O modelo que será usado é passado por meio do RNA mensageiro (mRNA), uma cópia da seqüência de bases nitrogenadas que vai "grudar" nos ribossomos (veja quadro ao lado).

A quantidade precisa de cada proteína é essencial para que o corpo funcione perfeitamente - a síndrome de Down, por exemplo, é causada por um cromossomo extra e a produção excessiva de proteínas conseqüentes.

Para completar o quadro produtivo, era preciso descobrir o que faz a tal "sintonia fina", estabelecendo quanto produzir e quando parar.

Nos últimos anos, cientistas perceberam que existe um outro personagem que completa a história: o microRNA.

Esse fragmento é também uma cópia do DNA, mas não se traduz em proteína.

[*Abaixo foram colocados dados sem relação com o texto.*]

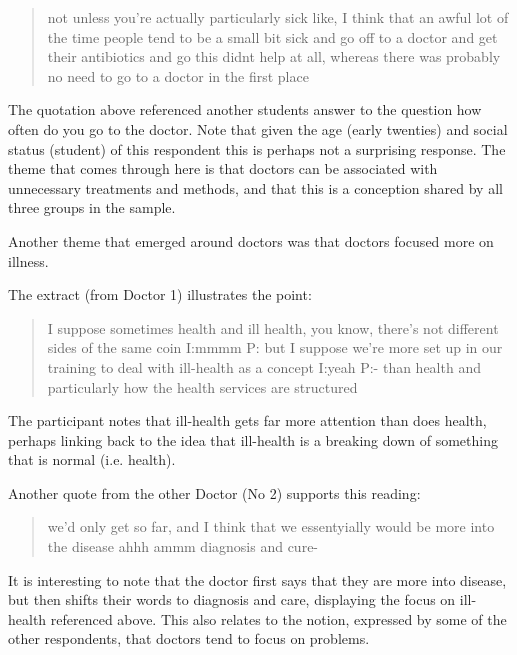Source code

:\begin{quotation}
not unless you're actually particularly sick like, I think that an awful lot of the time people tend to be a small bit sick and go off to a doctor and get their antibiotics and go this didnt help at all, whereas there was probably no need to go to a doctor in the first place 

\end{quotation}

The quotation above referenced another students answer to the question how often do you go to the doctor. Note that given the age (early twenties) and social status (student) of this respondent this is perhaps not a surprising response.  The theme that comes through here is that doctors can be associated with unnecessary treatments and methods, and that this is a conception shared by all three groups in the sample. 


Another theme that emerged around doctors was that doctors focused more on illness. 

The extract (from Doctor 1) illustrates the point: 

\begin{quotation}
  I suppose sometimes health and ill health, you know, there's not different sides of the same coin
I:mmmm
P: but I suppose we're more set up in our training to deal with ill-health as a concept
I:yeah
P:- than health and particularly how the health services are structured 

\end{quotation}

The participant notes that ill-health gets far more attention than does health, perhaps linking back to the idea that ill-health is a breaking down of something that is normal (i.e. health). 

Another quote from the other Doctor (No 2) supports this reading:

\begin{quotation}
  we'd only get so far, and I think that we essentyially would be more into the disease ahhh ammm diagnosis and cure-

\end{quotation}

It is interesting to note that the doctor first says that they are more into disease, but then shifts their words to diagnosis and care, displaying the focus on ill-health referenced above. This also relates to the notion, expressed by some of the other respondents, that doctors tend to focus on problems.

Ele tem uma função um pouco mais regulatória, ao escalonar a produção nas células ligando-se a determinados lugares do RNA mensageiro e interrompendo o processo quando necessário.

À primeira vista, pode parecer inútil uma célula gerar um RNA mensageiro - para produzir uma proteína - e em seguida mandar o microRNA para segurar a fabricação.

Contudo, esta é uma maneira sofisticada de regular os níveis de produção, em particular de proteínas que são necessárias num estágio da vida, mas precisam ficar ausentes em outros momentos.

Uma função especialmente importante do microRNA pode ser a de sufocar a produção de proteínas que mantêm células num estado indiferenciado (como as células-tronco), direcionando o amadurecimento de cada uma delas na hora certa.

INTERRUPTORES Num artigo publicado na revista Nature no mês passado, Todd Golub, do Instituto Broad, nos Estados Unidos, relata que muitos tecidos cancerosos têm menos microRNA do que células normais.

A descoberta sugere que as células tumorais retrocedem no processo de maturação normal e recuperam o potencial de crescimento observado nas células-tronco.

Golub descreve como uma quantidade muito pequena destes componentes poderia ser a causa de surgimento de tumores ou contribuiria para sua manutenção, embora não seja claro como a produção normal é suprimida.

Até hoje, pouco mais de 300 microRNAs foram catalogados.

David Bartel, especialista em RNA do Instituto Whitehead, calcula que existam 400 a 800 deles no genoma humano.

Só que um microRNA pode controlar vários tipos diferentes de RNA mensageiro, colocando um número muito maior de genes sob influência deste sistema.

Para Bartel, pelo menos um terço dos genes em homens e em outros mamíferos é controlado por microRNAs.

Inclui-se os genes dos fatores de transcrição, os "interruptores-mestres" que acionam outros genes e formam todo o sistema regulador central da célula.

Com os fatores de transcrição, os microRNAs parecem ajudar a formar tipos muito especializados de células humanas a partir de um único tipo genérico.

Desvendar seu papel pode clarear os mistérios que diferenciam o homem das demais espécies.